### EXERCISE AIM:
In the records below, find the line that contains "бөтөнләй өнәмәне. Мөнирә" and the line that contains "ҡарайһың, торма уның менән! Бына тигәнен", then retype exactly those two lines and every line between them.

ENTRIES PROVIDED Start Marker

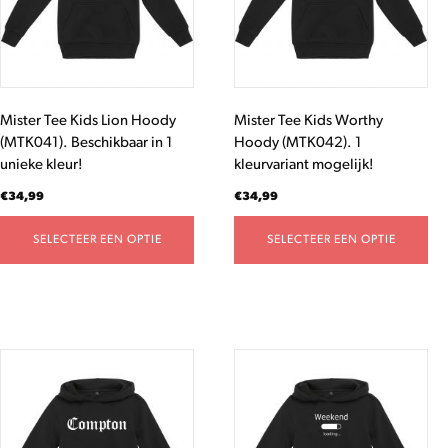
Deze
Deze
optie
optie
kan
kan
gekozen
gekozen
worden
worden
Mister Tee Kids Lion Hoody
Mister Tee Kids Worthy
op
op
(MTK041). Beschikbaar in 1
Hoody (MTK042). 1
de
de
unieke kleur!
kleurvariant mogelijk!
productpagina
productpagina
€
34,99
€
34,99
SELECTEER EEN OPTIE
SELECTEER EEN OPTIE
Dit
Dit
product
product
heeft
heeft
meerdere
meerdere
variaties.
variaties.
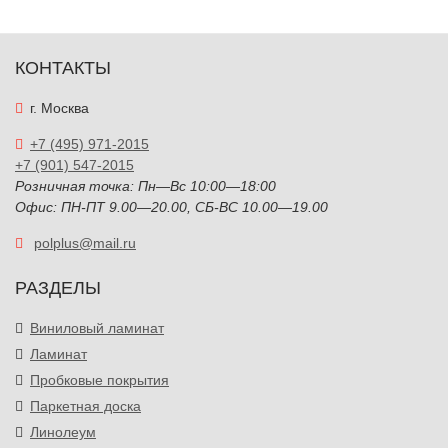
выбор декоров и профессиональную консультацию. Мы
предлагаем выгодные цены, помощь в подборе
покрытия и качественный сервис на каждом этапе
КОНТАКТЫ
покупки.
г. Москва
+7 (495) 971-2015
+7 (901) 547-2015
Розничная точка: Пн—Вс 10:00—18:00
Офис: ПН-ПТ 9.00—20.00, СБ-ВС 10.00—19.00
polplus@mail.ru
РАЗДЕЛЫ
Виниловый ламинат
Ламинат
Пробковые покрытия
Паркетная доска
Линолеум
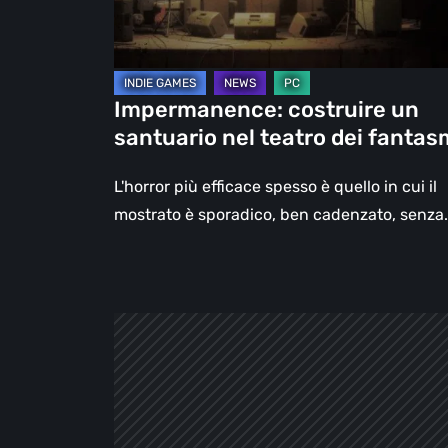
dei
fantasmi
Impermanence: costruire un
santuario nel teatro dei fantas
L'horror più efficace spesso è quello in cui il
mostrato è sporadico, ben cadenzato, senza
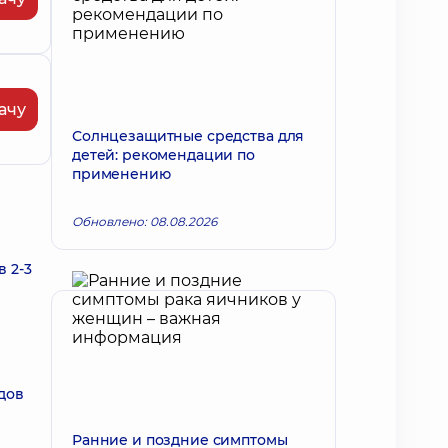
ачу
Солнцезащитные средства для
детей: рекомендации по
применению
Обновлено: 08.08.2026
 2-3
дов
Ранние и поздние симптомы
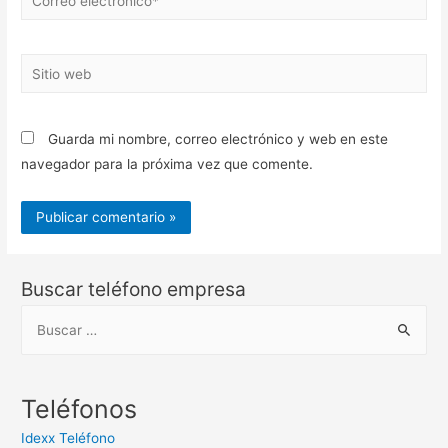
electrónico*
Sitio
web
Guarda mi nombre, correo electrónico y web en este
navegador para la próxima vez que comente.
Buscar teléfono empresa
B
u
s
c
Teléfonos
a
Idexx Teléfono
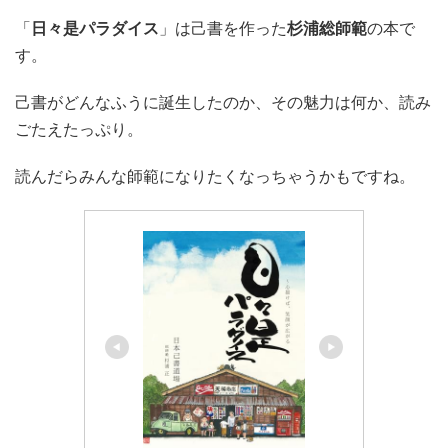
「
日々是パラダイス
」は己書を作った
杉浦総師範
の本で
す。
己書がどんなふうに誕生したのか、その魅力は何か、読み
ごたえたっぷり。
読んだらみんな師範になりたくなっちゃうかもですね。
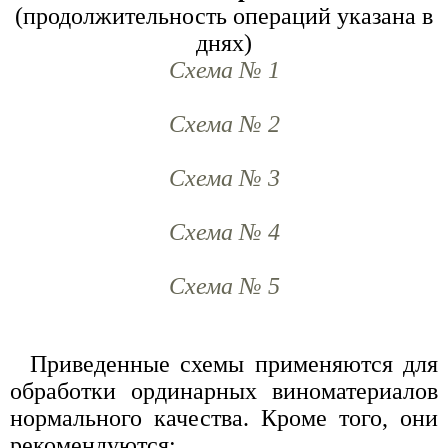
(продолжительность операций указана в
днях)
Схема № 1
Схема № 2
Схема № 3
Схема № 4
Схема № 5
Приведенные схемы применяются для
обработки ординарных виноматериалов
нормального качества. Кроме того, они
рекомендуются:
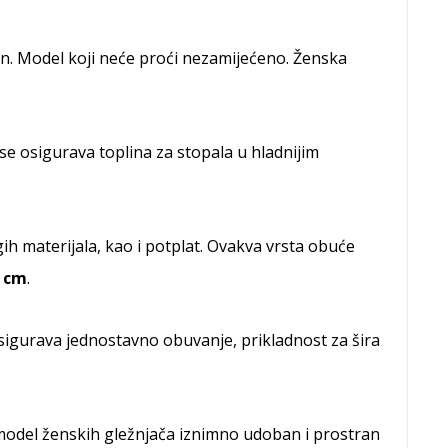
ajn. Model koji neće proći nezamijećeno. Ženska
se osigurava toplina za stopala u hladnijim
gih materijala, kao i potplat. Ovakva vrsta obuće
 cm
.
sigurava jednostavno obuvanje, prikladnost za šira
model ženskih gležnjača iznimno udoban i prostran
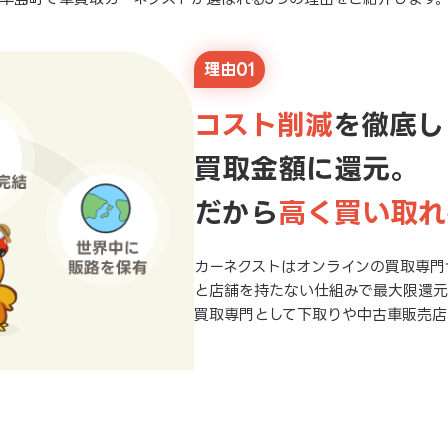
理由01
コスト削減
を徹底し
買取金額に還元。
だから
高く買い取れ
カーネクストはオンラインの買取専門
と店舗を持たない仕組みで最大限還
買取専門として下取りや中古車販売店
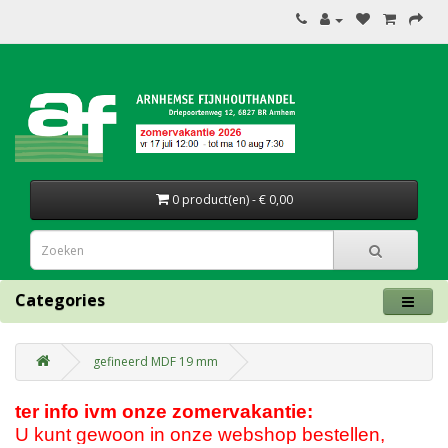
0 product(en) - € 0,00
Categories
gefineerd MDF 19 mm
ter info ivm onze zomervakantie:
U kunt gewoon in onze webshop bestellen,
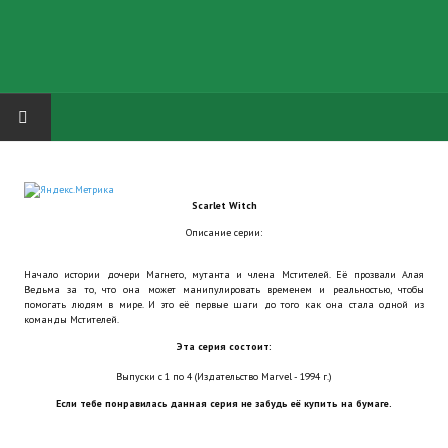
HOME
Scarlet Witch
ГРУППА "КАРЛ ВЕЛИКИЙ"
Описание серии:
Завершённые проекты
Начало истории дочери Магнето, мутанта и члена Мстителей. Её прозвали Алая
Ведьма за то, что она может манипулировать временем и реальностью, чтобы
Русская биржа
помогать людям в мире. И это её первые шаги до того как она стала одной из
команды Мстителей.
Теневой кардинал для Обливиона
Эта серия состоит:
Выпуски с 1 по 4 (Издательство Marvel - 1994 г.)
Aliens vs Predator 2 (Русские субтитры)
Если тебе понравилась данная серия не забудь её купить на бумаге.
Dungeon Siege 2 Legendary Mod (Русские субтитры)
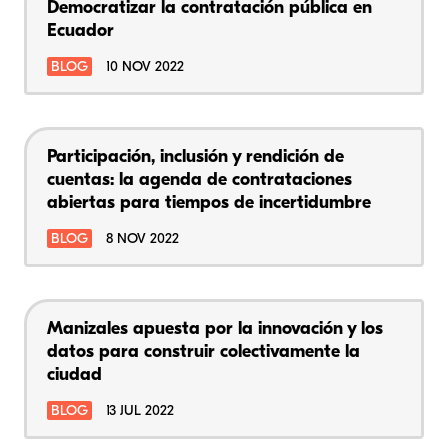
Democratizar la contratación pública en
Ecuador
BLOG
10 NOV 2022
Participación, inclusión y rendición de
cuentas: la agenda de contrataciones
abiertas para tiempos de incertidumbre
BLOG
8 NOV 2022
Manizales apuesta por la innovación y los
datos para construir colectivamente la
ciudad
BLOG
13 JUL 2022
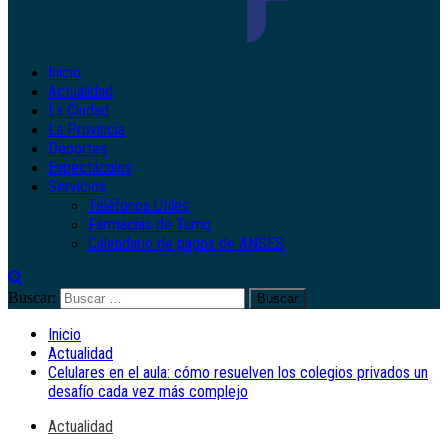
Inicio
Actualidad
La Ciudad
La Provincia
Deportes
Espectáculos
Servicios
Teléfonos Útiles
Farmacias de Turno
Calendario de pagos de ANSES
Buscar:
Inicio
Actualidad
Celulares en el aula: cómo resuelven los colegios privados un
desafío cada vez más complejo
Actualidad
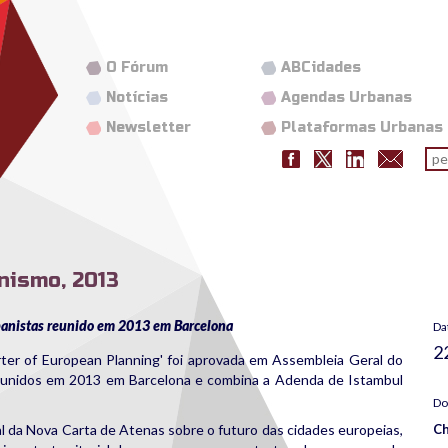
O Fórum
ABCidades
Notícias
Agendas Urbanas
Newsletter
Plataformas Urbanas
Fo
pes
nismo, 2013
anistas reunido em 2013 em Barcelona
Da
2
ter of European Planning' foi aprovada em Assembleia Geral do
unidos em 2013 em Barcelona e combina a Adenda de Istambul
Do
da Nova Carta de Atenas sobre o futuro das cidades europeias,
Ch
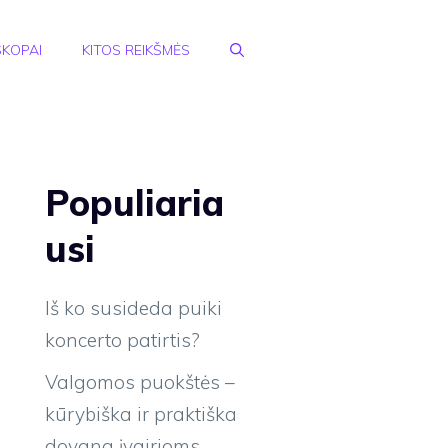
KOPAI
KITOS REIKŠMĖS
Populiaria
usi
Iš ko susideda puiki
koncerto patirtis?
Valgomos puokštės –
kūrybiška ir praktiška
dovana įvairioms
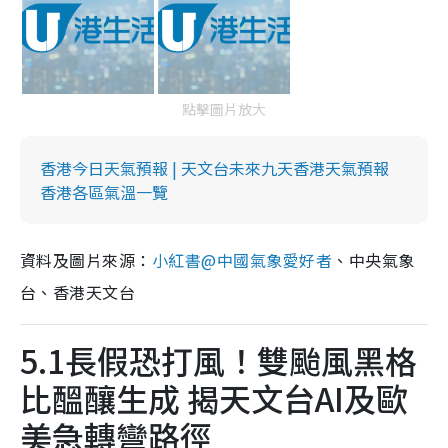
點擊圖片放大
香港今日天氣預報 | 天文台未來九天香港天氣預報
香港各區氣溫一覽
資料及圖片來源：
小紅書@中國氣象愛好者
、中央氣象
台、香港天文台
5.1長假恐打風！雙颱風黑格
比醞釀生成 揭天文台AI及歐
美急轉彎路徑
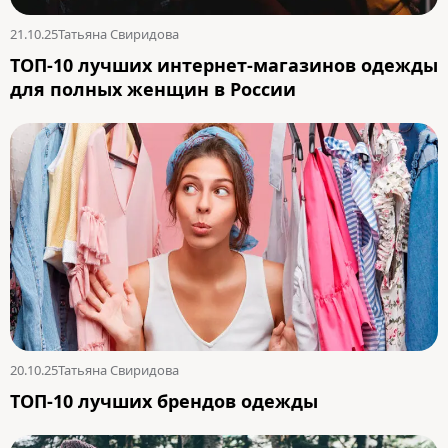
21.10.25
Татьяна Свиридова
ТОП-10 лучших интернет-магазинов одежды
для полных женщин в России
20.10.25
Татьяна Свиридова
ТОП-10 лучших брендов одежды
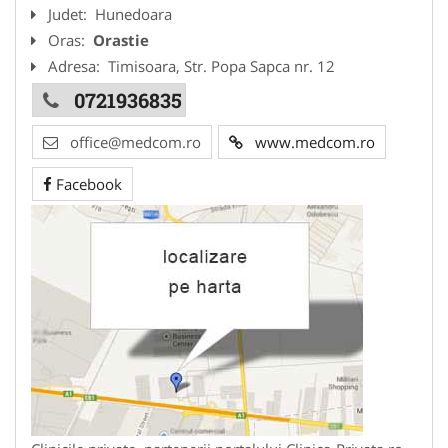
Judet:
Hunedoara
Oras:
Orastie
Adresa:
Timisoara, Str. Popa Sapca nr. 12
0721936835
office@medcom.ro
www.medcom.ro
Facebook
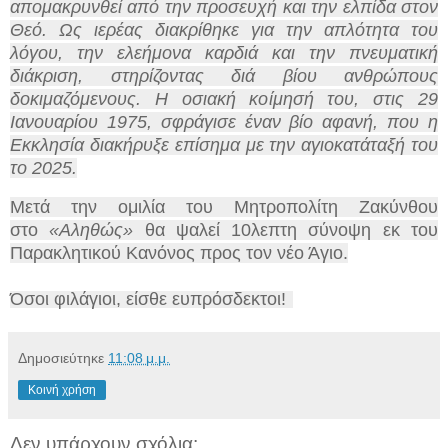
απομακρυνθεί από την προσευχή και την ελπίδα στον
Θεό. Ως ιερέας διακρίθηκε για την απλότητα του
λόγου, την ελεήμονα καρδιά και την πνευματική
διάκριση, στηρίζοντας διά βίου ανθρώπους
δοκιμαζόμενους. Η οσιακή κοίμησή του, στις 29
Ιανουαρίου 1975, σφράγισε έναν βίο αφανή, που η
Εκκλησία διακήρυξε επίσημα με την αγιοκατάταξή του
το 2025.
Μετά την ομιλία του Μητροπολίτη Ζακύνθου
στο
«Αληθώς»
θα ψαλεί 10λεπτη σύνοψη εκ του
Παρακλητικού Κανόνος προς τον νέο Άγιο.
Όσοι φιλάγιοι, είσθε ευπρόσδεκτοι!
Δημοσιεύτηκε
11:08 μ.μ.
Κοινή χρήση
Δεν υπάρχουν σχόλια:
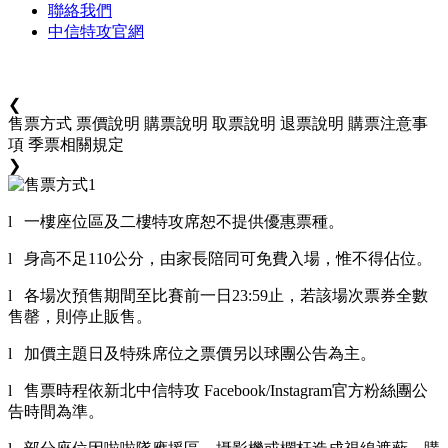
聯絡我們
中信特攻官網
❮
售票方式
票價說明
購票說明
取票說明
退票說明
購票注意事
項
季票相關規定
❯
l 一樓座位區及二樓特攻席恕不提供優惠票種。
l 身高不足110公分，由家長陪同可免費入場，惟不得佔位。
l 各場次預售期間至比賽前一日23:59止，若該場次票券全數
售罄，則停止販售。
l 加價主題日及特殊席位之票價另以球團公告為主。
l 售票時程依新北中信特攻 Facebook/Instagram官方粉絲團公
告時間為準。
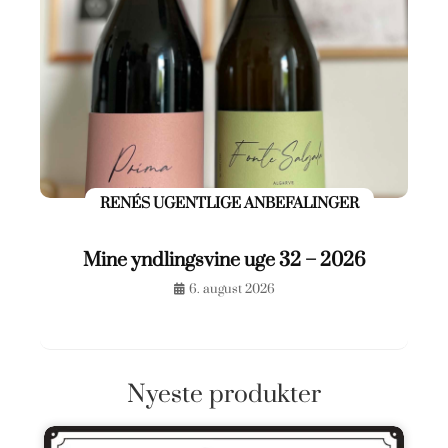
RENÉS UGENTLIGE ANBEFALINGER
Mine yndlingsvine uge 32 – 2026
6. august 2026
Nyeste produkter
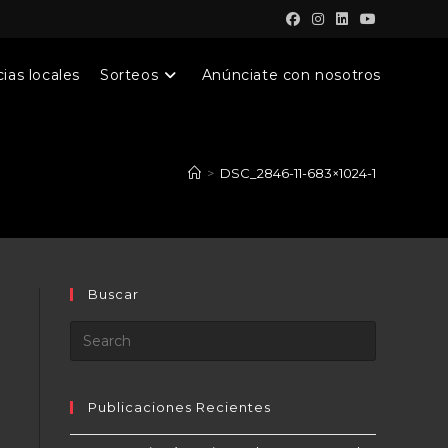
ias locales
Sorteos
Anúnciate con nosotros
>
DSC_2846-11-683×1024-1
Buscar
Publicaciones Recientes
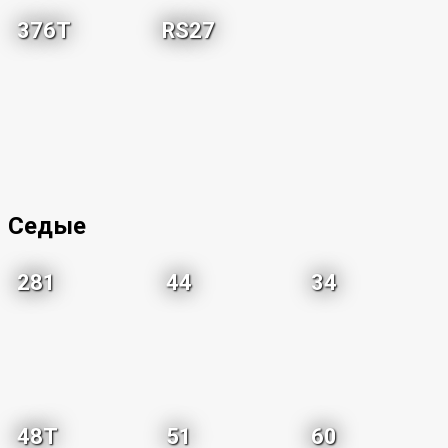
376T
RS27
Седые
281
44
34
48T
51
60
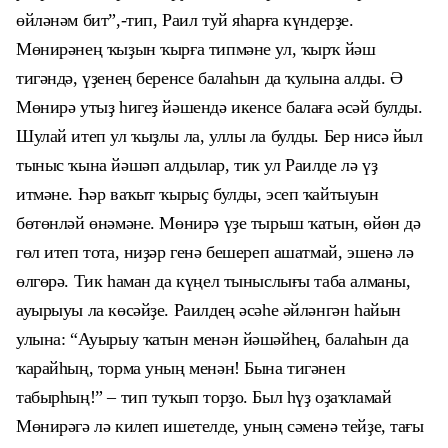
өйләнәм бит”,-тип, Раил туй яһарға күндерҙе.
Мөнирәнең ҡыҙын ҡырға типмәне ул, ҡырҡ йәш
тигәндә, үҙенең беренсе балаһын да ҡулына алды. Ә
Мөнирә утыҙ һигеҙ йәшендә икенсе балаға әсәй булды.
Шулай итеп ул ҡыҙлы ла, уллы ла булды. Бер нисә йыл
тыныс ҡына йәшәп алдылар, тик ул Раилде лә үҙ
итмәне.
Һ
әр ваҡыт ҡырыҫ булды, эсеп ҡайтыуын
бөтөнләй өнәмәне. Мөнирә үҙе тырыш ҡатын, өйөн дә
гөл итеп тота, ниҙәр генә бешереп ашатмай, эшенә лә
өлгөрә. Тик һаман да күңел тыныслығы таба алманы,
ауырыуы ла көсәйҙе. Раилдең әсәһе әйләнгән һайын
улына: “Ауырыу ҡатын менән йәшәйһең, балаһын да
ҡарайһың, торма уның менән! Бына тигәнен
табырһың!” – тип туҡып торҙо. Был һүҙ оҙаҡламай
Мөнирәгә лә килеп ишетелде, уның сәменә тейҙе, тағы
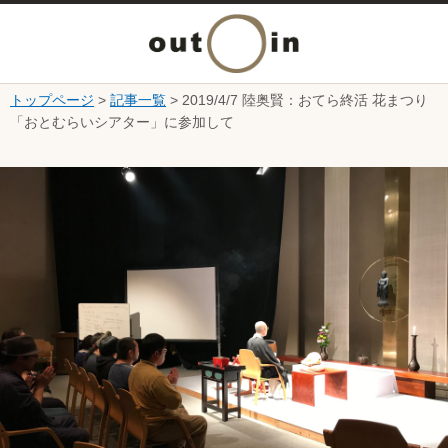
メ
ニ
トップページ
>
記事一覧
> 2019/4/7 陸奥賢：おてら終活 花まつり
本文へ
「おとむらいシアター」に参加して
ュ
ここから本文です。
ー
を
開
く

ENTRIES PROVIDED End Marker

### THE COMPLETED TASK:
бөтөнләй өнәмәне. Мөнирә үҙе тырыш ҡатын, өйөн дә
гөл итеп тота, ниҙәр генә бешереп ашатмай, эшенә лә
өлгөрә. Тик һаман да күңел тыныслығы таба алманы,
ауырыуы ла көсәйҙе. Раилдең әсәһе әйләнгән һайын
улына: “Ауырыу ҡатын менән йәшәйһең, балаһын да
ҡарайһың, торма уның менән! Бына тигәнен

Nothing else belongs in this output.